Courtesy of Benzinga.
Stifel Nicolaus has started coverage on Gilead Sciences, Inc. (NASDAQ: GILD) with a Buy rating and $100 target price on improving HCV stability and pipeline profile over the next 12 months, especially NASH (Nonalcoholic Steatohepatitis), a disease area of high unmet medical need.
NASH Pipeline
The brokerage is upbeat on the company’s pipeline on NASH, which is affecting an estimated 15 million in the United States (per Nature Biotechnology). Stifel believes it could be a $15 billion-plus market by 2025. Further, the company’s HCV, HBV and HIV franchises are generating strong operating cash flow.
“At GILD’s current valuation, we believe there is virtually no value ascribed to its current pipeline, creating an attractive risk-reward profile in our view,” Katherine Breedis wrote in a note.
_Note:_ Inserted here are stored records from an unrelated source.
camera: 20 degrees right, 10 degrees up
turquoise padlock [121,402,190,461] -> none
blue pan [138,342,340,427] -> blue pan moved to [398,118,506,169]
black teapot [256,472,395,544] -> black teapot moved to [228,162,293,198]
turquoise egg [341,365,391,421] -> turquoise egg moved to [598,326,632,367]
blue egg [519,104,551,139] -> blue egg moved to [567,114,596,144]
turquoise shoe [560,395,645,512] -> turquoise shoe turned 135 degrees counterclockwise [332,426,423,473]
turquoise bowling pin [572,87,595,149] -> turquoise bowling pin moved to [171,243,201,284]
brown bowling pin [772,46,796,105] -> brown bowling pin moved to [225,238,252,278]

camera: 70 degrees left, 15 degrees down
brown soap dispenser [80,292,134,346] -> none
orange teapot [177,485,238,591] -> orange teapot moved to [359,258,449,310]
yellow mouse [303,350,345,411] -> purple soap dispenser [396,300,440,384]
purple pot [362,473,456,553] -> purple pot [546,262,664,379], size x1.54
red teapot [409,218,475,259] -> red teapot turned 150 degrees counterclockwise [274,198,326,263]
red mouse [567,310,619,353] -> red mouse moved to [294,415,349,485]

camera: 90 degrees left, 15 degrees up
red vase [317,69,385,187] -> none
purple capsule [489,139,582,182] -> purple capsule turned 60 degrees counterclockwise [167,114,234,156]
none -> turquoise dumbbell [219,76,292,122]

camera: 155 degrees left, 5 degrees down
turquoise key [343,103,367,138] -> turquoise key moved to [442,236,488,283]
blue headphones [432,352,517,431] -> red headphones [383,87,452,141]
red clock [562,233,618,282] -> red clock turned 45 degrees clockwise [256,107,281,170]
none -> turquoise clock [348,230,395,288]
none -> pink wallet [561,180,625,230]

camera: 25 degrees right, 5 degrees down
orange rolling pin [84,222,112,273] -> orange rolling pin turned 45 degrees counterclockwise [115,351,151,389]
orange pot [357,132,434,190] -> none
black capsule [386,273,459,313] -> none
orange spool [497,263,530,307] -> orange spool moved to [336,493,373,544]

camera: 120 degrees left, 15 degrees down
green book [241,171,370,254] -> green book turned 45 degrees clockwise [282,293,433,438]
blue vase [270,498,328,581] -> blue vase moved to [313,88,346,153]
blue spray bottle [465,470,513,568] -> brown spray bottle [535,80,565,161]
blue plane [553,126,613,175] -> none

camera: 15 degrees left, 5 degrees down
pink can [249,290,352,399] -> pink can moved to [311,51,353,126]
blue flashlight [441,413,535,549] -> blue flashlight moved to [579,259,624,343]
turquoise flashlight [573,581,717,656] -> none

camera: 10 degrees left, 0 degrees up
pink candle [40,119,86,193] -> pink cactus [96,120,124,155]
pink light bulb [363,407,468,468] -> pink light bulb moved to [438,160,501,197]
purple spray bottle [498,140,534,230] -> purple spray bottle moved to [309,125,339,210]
Investors became skeptical after recent pipeline attrition on Gilead’s HCV franchise, which accounts for nearly 50 percent of the company’s revenue base. However, Breedis believes several of Gilead’s late-stage assets may pose less technical risk.
Key Focus Assets
According to Breedis, key focus assets include selonsertib (aka, GS-4997) for regression of fibrosis, momelotinib for myelofibrosis, bictegravir/F/TAF for HIV and GS-5745 for gastric cancer.
Further, the analyst noted that the company’s $32 billion cash could be deployed for either a large, transformational deal or a “string of pearls”.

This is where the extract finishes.